### DOCUMENT EXTRACT
= = = =
Dumb Question Re: RAID, SSDs, and Boot Volumes.

Discussion in 'Mac Pro' started by SuperJudge, Jan 12, 2011.

  1. SuperJudge macrumors 6502

    SuperJudge

    Joined:
    Apr 2, 2008
    Location:
    The Triangle, NC
    #1
    So I'm considering a new boot volume for my Mac Pro revolving around this RAID controller, since I have had great experience with 3ware's products in my Linux boxen and it really seems like $700 for the Mac raid controller is a bit much.

    My workflow revolves very heavily around virtualization. I've been thinking about a variety of options for SSDs and hybrid drives and even just fast laptop HDs. Am I crazy for considering 2.5" drives other than SSDs? I'm thinking of 2.5" drives because I put a pair of them in the lower optical bay without issue.

    The amount of storage needed on the boot volume is probably in the range of 150-200GB. Getting SSDs that size may not be in the budget. Thus, I am currently considering either a pair of 320GB WD Scorpio Blacks or a pair of 250GB Seagate Momentus XTs. I'm not sure the hybrid Momentus drives are worth it. Additionally, I know that a lot of SSDs don't fully support RAID in their firmware. Thus, I am reluctant to buy one, let alone a pair, since a lot of places don't seem to have terribly generous return conditions for SSDs.
= = = =
### LISTED ENTRIES
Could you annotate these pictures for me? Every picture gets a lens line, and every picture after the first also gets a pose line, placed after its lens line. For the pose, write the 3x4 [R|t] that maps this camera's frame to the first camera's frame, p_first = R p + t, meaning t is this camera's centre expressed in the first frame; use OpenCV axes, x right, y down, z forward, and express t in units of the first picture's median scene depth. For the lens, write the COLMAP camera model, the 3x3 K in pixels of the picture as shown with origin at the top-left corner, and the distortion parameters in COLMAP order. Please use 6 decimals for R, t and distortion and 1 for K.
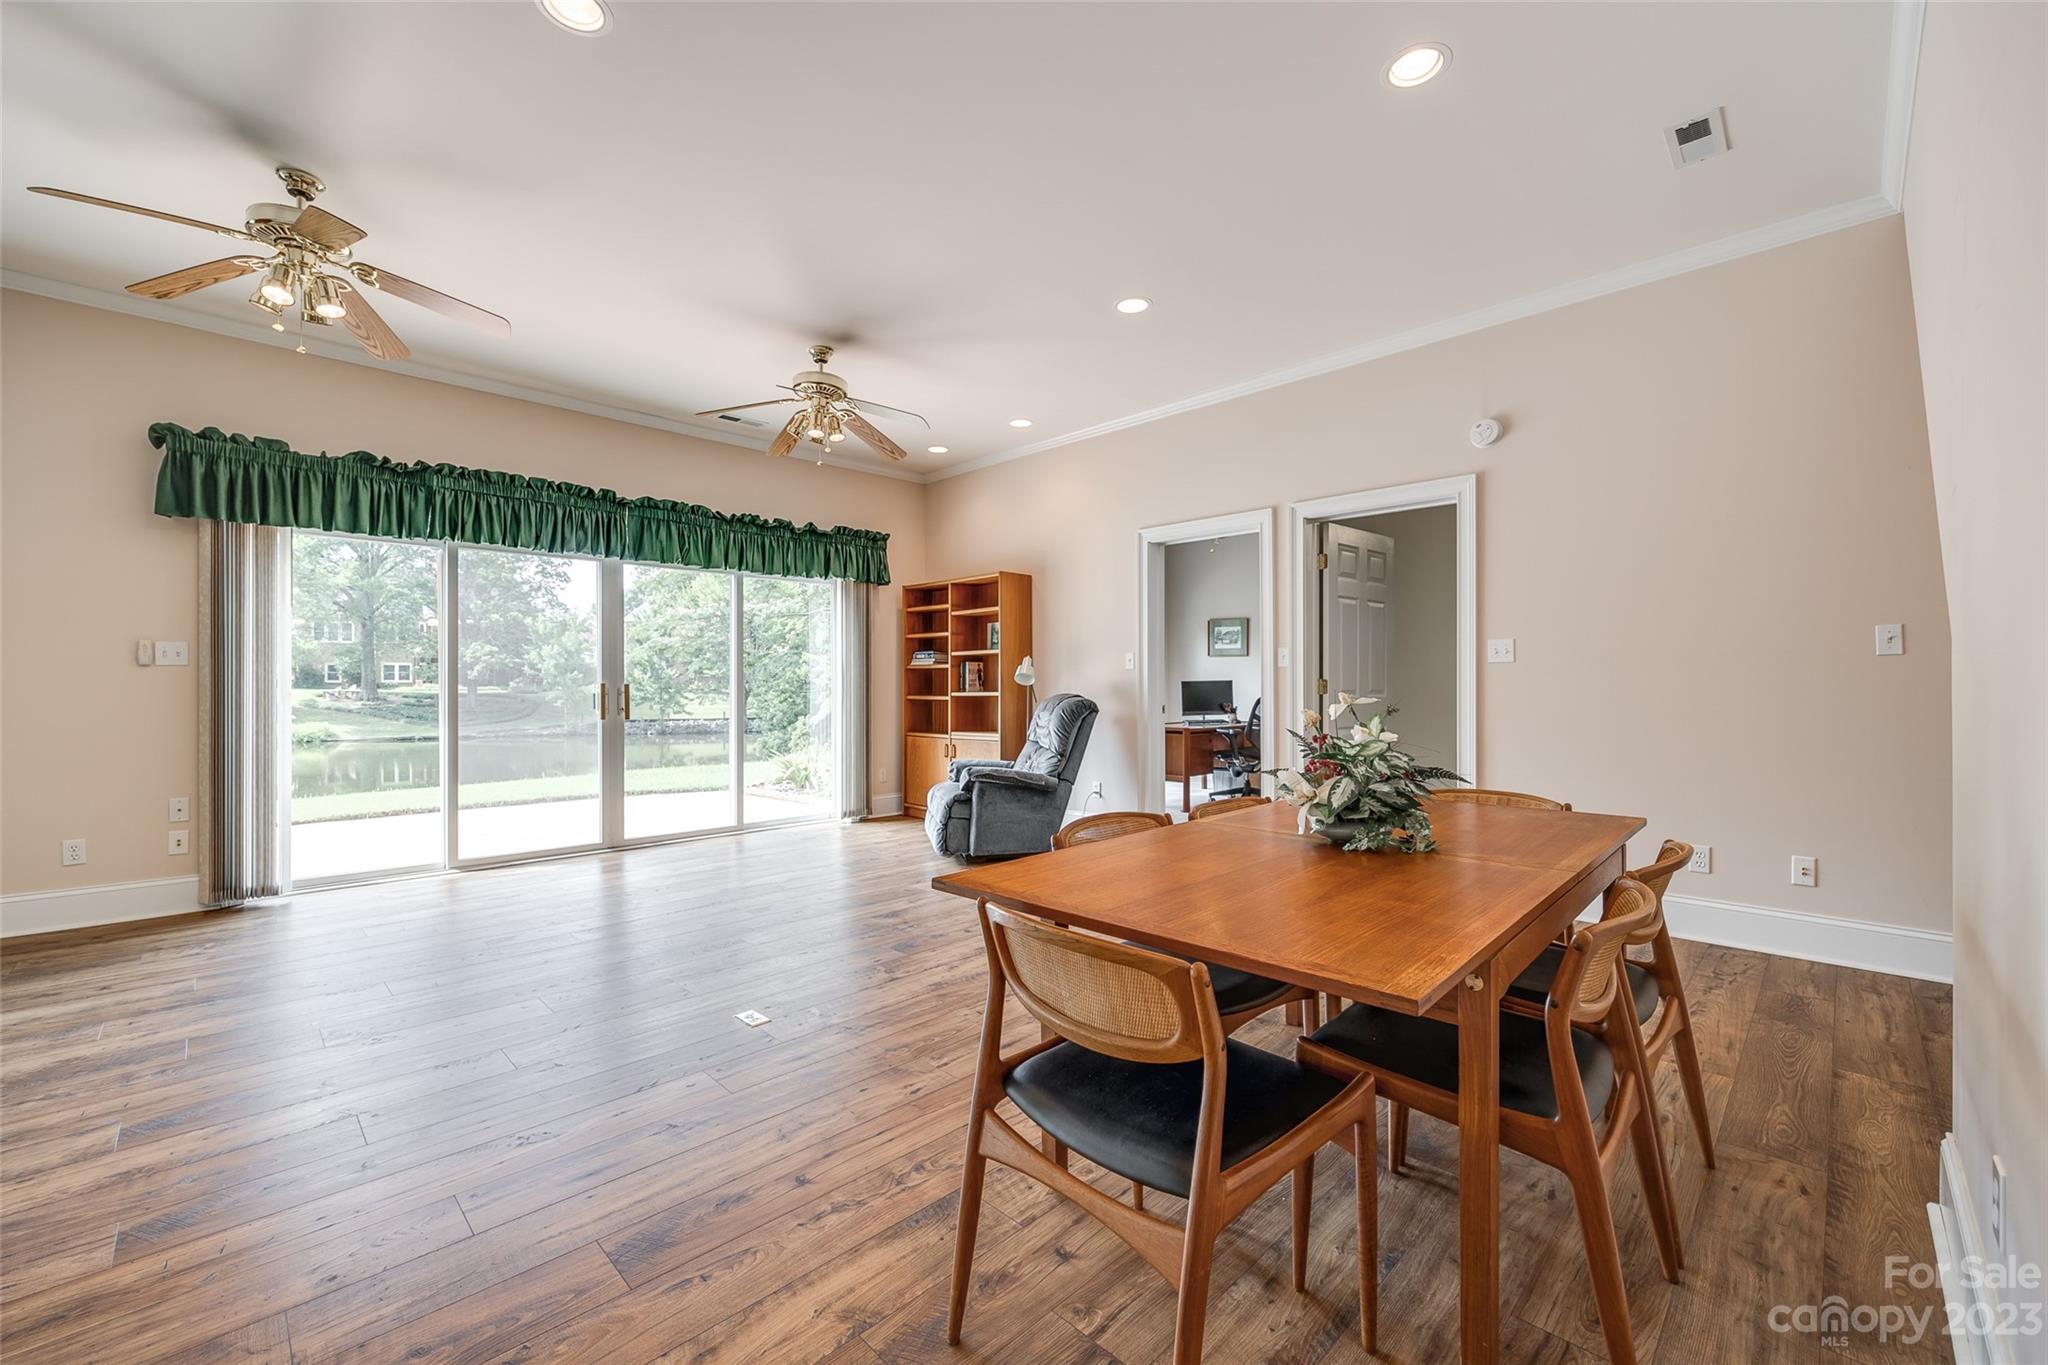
lens RADIAL K [[827.5, 0, 1028.8], [0, 827.5, 685.1], [0, 0, 1]] dist [-0.001027, 0.000003]
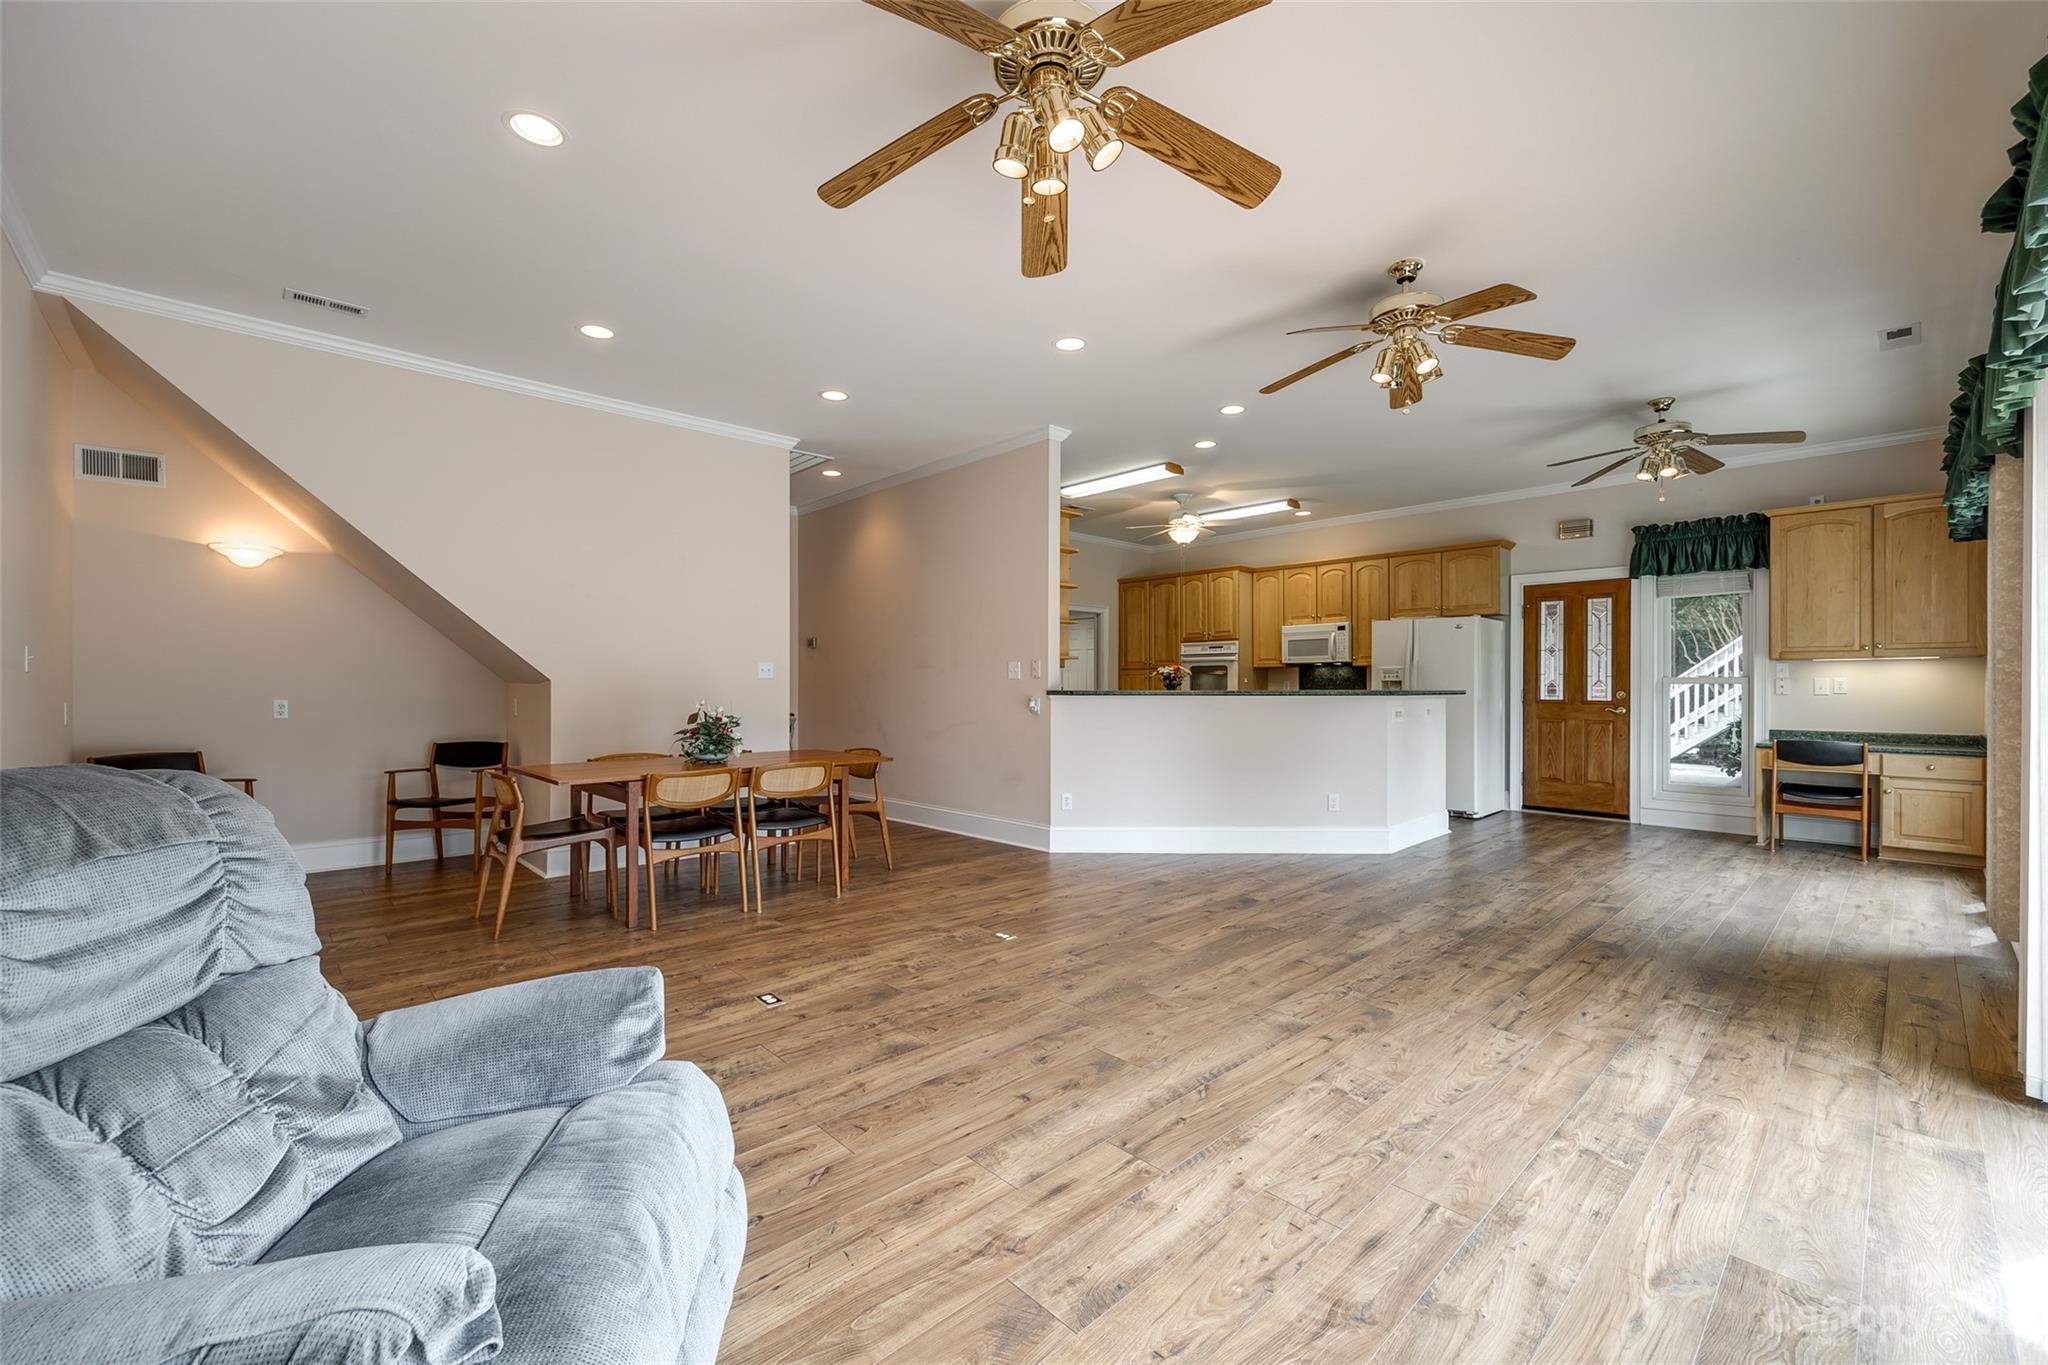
lens RADIAL K [[827.5, 0, 1019.1], [0, 827.5, 687.6], [0, 0, 1]] dist [-0.001027, 0.000003]
pose [[-0.999233, 0.000155, 0.039157, -0.363411], [0.000120, 1.000000, -0.000883, -0.012704], [-0.039157, -0.000877, -0.999233, 2.086476]]
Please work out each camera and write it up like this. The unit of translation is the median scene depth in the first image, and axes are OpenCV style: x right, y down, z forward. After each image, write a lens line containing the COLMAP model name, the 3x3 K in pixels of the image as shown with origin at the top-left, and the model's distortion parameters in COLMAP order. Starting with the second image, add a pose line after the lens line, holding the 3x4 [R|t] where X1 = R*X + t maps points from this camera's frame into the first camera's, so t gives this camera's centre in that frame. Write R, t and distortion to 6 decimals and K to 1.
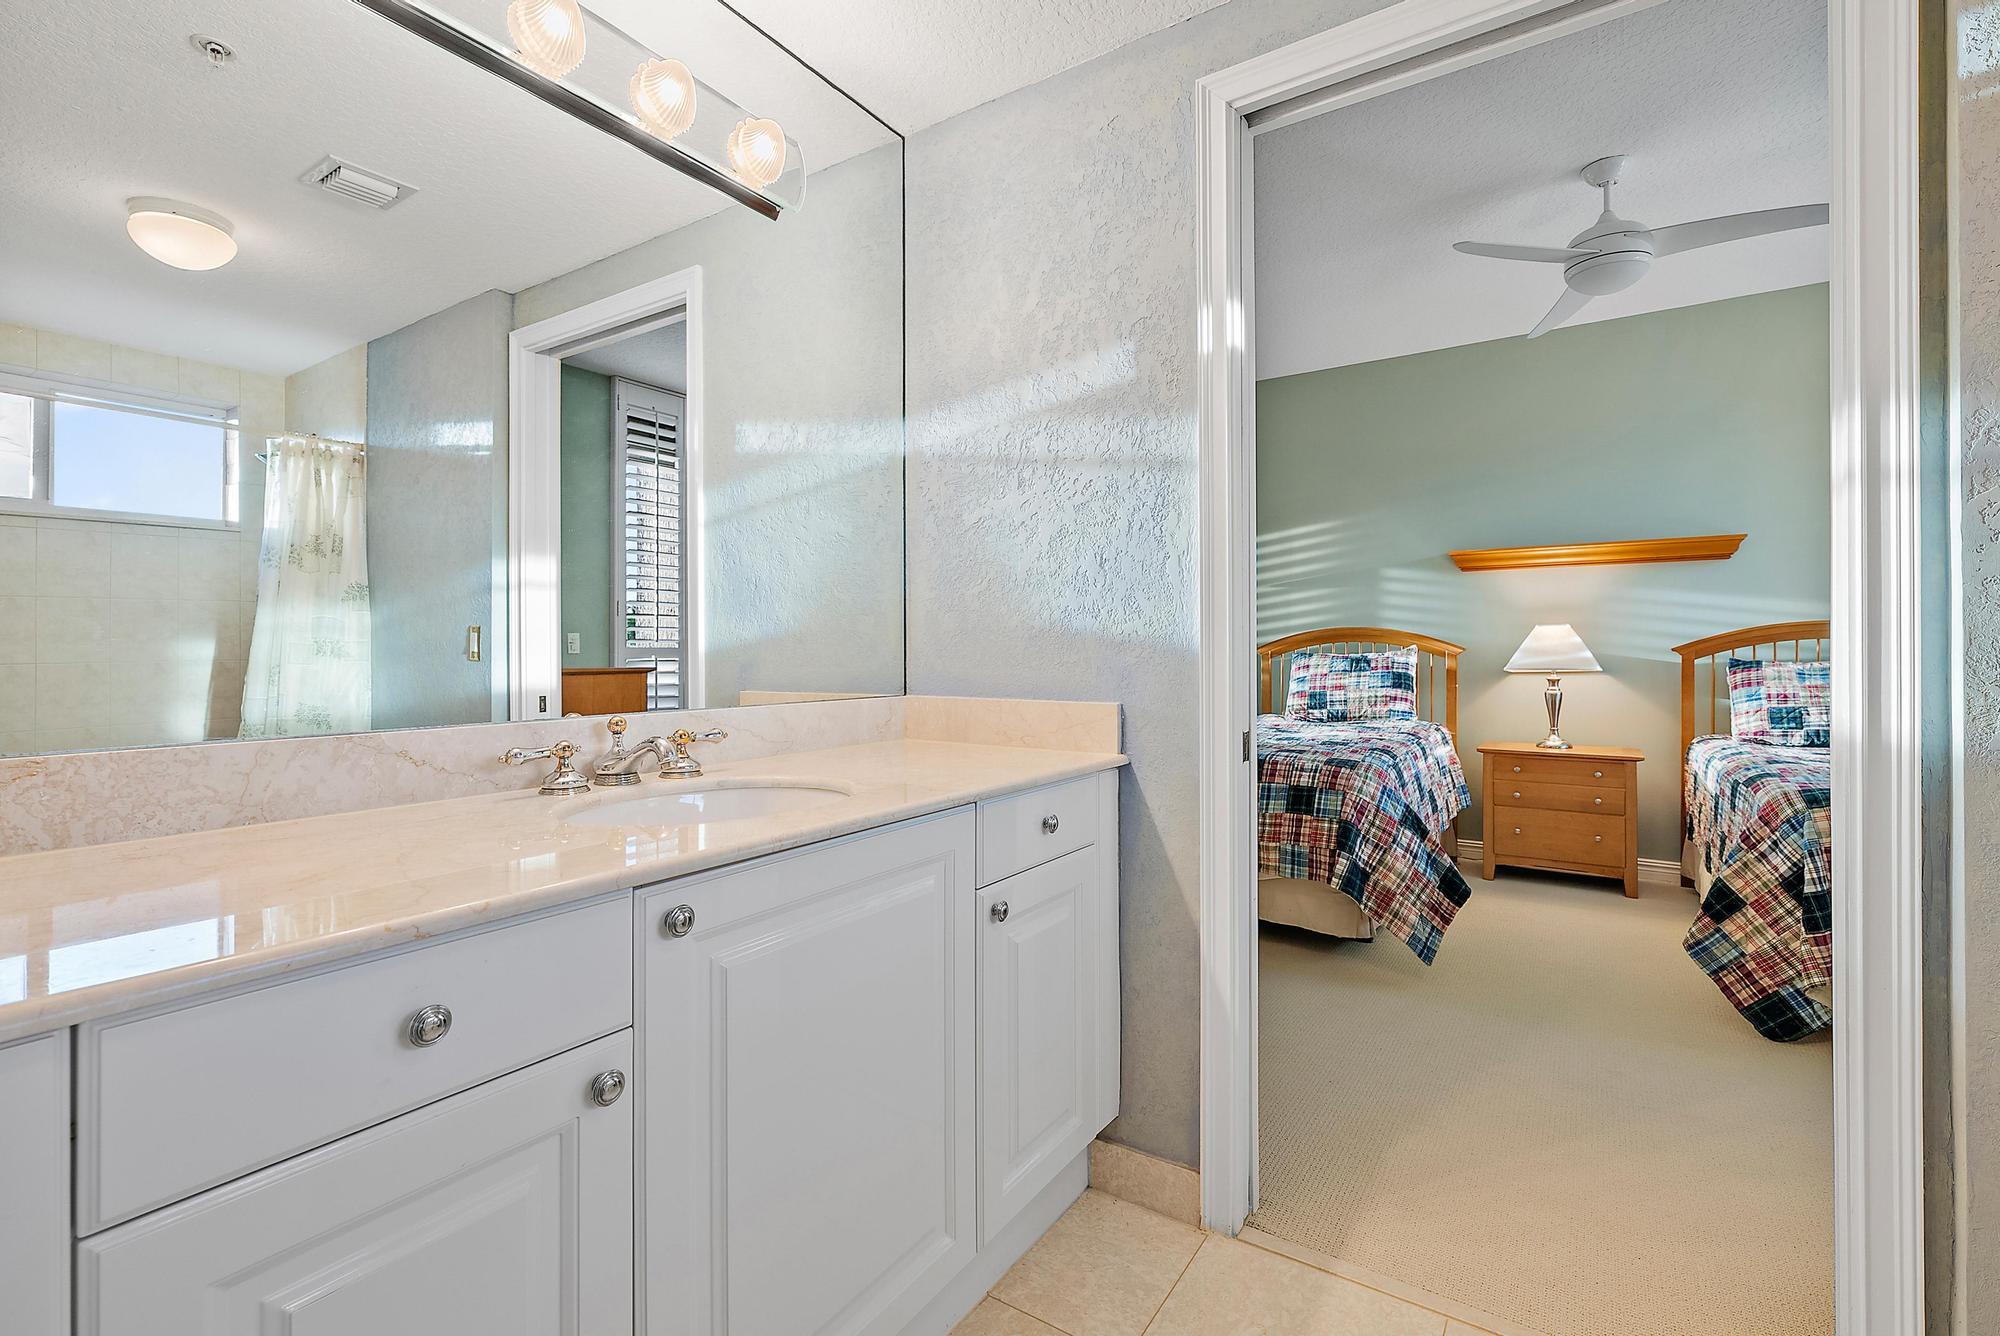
= = = =
### USING THE INFORMATION
• 1. From the forum post about RAID, SSDs, and boot volumes, list the broad kinds of drive the poster says they have been thinking about.
• 2. Please explain, using the forum post about RAID and boot volumes, why the poster hesitates to buy an SSD.
• 3. Carry on the forum post about a new Mac Pro boot volume, starting after its final sentence.

### ANSWERS PROVIDED
• 1. SSDs, hybrid drives, and fast laptop HDs.

• 2. The poster knows that a lot of SSDs don't fully support RAID in their firmware. Many places also don't seem to have very generous return conditions for SSDs, so the poster is reluctant to buy one, let alone a pair.

• 3.
    Is this a fool's errand? Should I just relegate my VMs to other storage and get a smaller SSD for the OS + apps?
     
  2. nanofrog macrumors G4

    Joined:
    May 6, 2008
    #2
    First thing's first.

    The 3Ware card will not work in the MP.
    1. It does not contain EFI based firmware, which means it cannot boot OS X.
    2. Even if you only want it for a data array (use a separate boot disk on the ICH), there's no drivers either.

    Another note; the Apple RAID Pro is an expensive pile of junk, so stay away. You can get a card that will work much better, and may be cheaper, depending on your actual needs (including future growth).

    There are mounting solutions from 3rd party companies, such as MaxUpgrades and Trans International (can range from adding disks in the optical bays in both 2.5" and 3.5" varieties to mounts that hang off of an HDD bay).

    So there's more options than you may be aware of. :)

    You don't need to bother with RAID for the boot disk, unless the system needs to be available 24/7. If you do have such a need, then use a RAID 1, as the point is to make sure the OS is still operational in the event of a disk error.

    As per what you're trying to do overall, there's lots of options. But you need to ask yourself some questions:
    • What is your budget?
    • What kind of throughputs do you actually need?
    • Filesizes?
    • How do you use the VM (need specs, such as allocation information, .... - can help if you don't know what your throughput need is)?
    • Does the array need to be redundant?
    • Are you going to run a level that OS X cannot do (OS X can only do 0/1/10 and JBOD)?
    • How many disks?
    • What is your primary data storage capacity requirement?
    • Do you need the card (if required) to boot OS X?
    • Will it be used with more than one OS (natively, not VM)?
    Such answers can allow members to help guide you to a viable solution. ;)

    See above.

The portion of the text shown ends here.